The lights ease up. Electric thunder rumbles. For the next hour the dancers — first Wulff, then Dickinson, then Marissa Niederhauser emerging from her green plastic swaddling — pull you into their fluid, totemic world. A “cloud” is lowered and “entered.” The synthesizer score picks up a tattoo beat. The dancers begin to move more quickly.
Whiting draws on various animal moves — birdlike darts and staredowns, spidery hand-walks, canine dirt-scratching — to lure her performers, sometimes humorously, to the border of what’s human. Dickinson, at moments, resembles a fawn from an alien planet.
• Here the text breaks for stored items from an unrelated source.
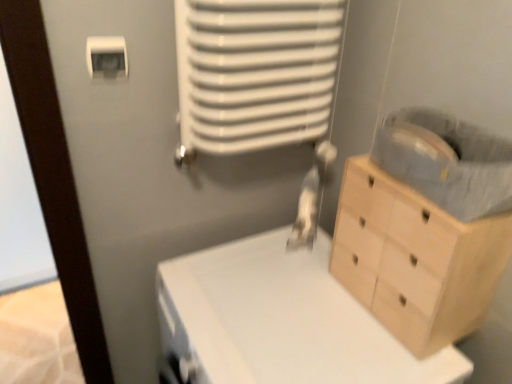
Question: Considering the relative positions of light wood chest of drawers at right and white plastic light switch at upper left in the image provided, is light wood chest of drawers at right to the right of white plastic light switch at upper left from the viewer's perspective?

Choices:
 (A) no
 (B) yes

Answer: (B)

Question: Is white plastic light switch at upper left surrounded by light wood chest of drawers at right?

Choices:
 (A) no
 (B) yes

Answer: (A)

Question: Is the depth of light wood chest of drawers at right greater than that of white plastic light switch at upper left?

Choices:
 (A) no
 (B) yes

Answer: (A)

Question: From the image's perspective, does light wood chest of drawers at right appear higher than white plastic light switch at upper left?

Choices:
 (A) no
 (B) yes

Answer: (A)

Question: Is light wood chest of drawers at right wider than white plastic light switch at upper left?

Choices:
 (A) no
 (B) yes

Answer: (B)

Question: Considering the positions of white matte changing table at center and white plastic light switch at upper left in the image, is white matte changing table at center taller or shorter than white plastic light switch at upper left?

Choices:
 (A) short
 (B) tall

Answer: (B)

Question: Is white matte changing table at center in front of or behind white plastic light switch at upper left in the image?

Choices:
 (A) behind
 (B) front

Answer: (B)

Question: Would you say white matte changing table at center is to the left or to the right of white plastic light switch at upper left in the picture?

Choices:
 (A) right
 (B) left

Answer: (A)

Question: Is point (165, 311) closer or farther from the camera than point (104, 49)?

Choices:
 (A) farther
 (B) closer

Answer: (A)

Question: From a real-world perspective, relative to white plastic light switch at upper left, is light wood chest of drawers at right vertically above or below?

Choices:
 (A) above
 (B) below

Answer: (B)

Question: Would you say light wood chest of drawers at right is to the left or to the right of white plastic light switch at upper left in the picture?

Choices:
 (A) right
 (B) left

Answer: (A)

Question: Would you say light wood chest of drawers at right is inside or outside white plastic light switch at upper left?

Choices:
 (A) inside
 (B) outside

Answer: (B)

Question: From their relative heights in the image, would you say light wood chest of drawers at right is taller or shorter than white plastic light switch at upper left?

Choices:
 (A) short
 (B) tall

Answer: (B)

Question: Considering the positions of point pos(393,347) and point pos(410,337), is point pos(393,347) closer or farther from the camera than point pos(410,337)?

Choices:
 (A) farther
 (B) closer

Answer: (A)

Question: In the image, is white matte changing table at center on the left side or the right side of light wood chest of drawers at right?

Wulff is more gamine, while Niederhauser, the ringleader, works wonders with a “tusk-skirt” that makes it seem she has an extra limb or two to kick and nudge with.
The trio’s costumes, the work of helga hizer and Tilla Kuenzli, consist of ripped and ragged stockings (moulting skins) tricked out with comically lumpy embellishments. They make the fine performers they adorn look like three recently separated species embarked on a rite that might, with any luck, reunite them.
Performed in the round, “Myth of Us” gathers intensity as Wulff, Dickinson and Niederhauser — sometimes only inches away from their front-row audience — thrash, rub, limp, leap and curl their way toward each other.
The mutable space in which they meet is beautifully realized — clouds, elephant and all — by designer Etta Lilienthal.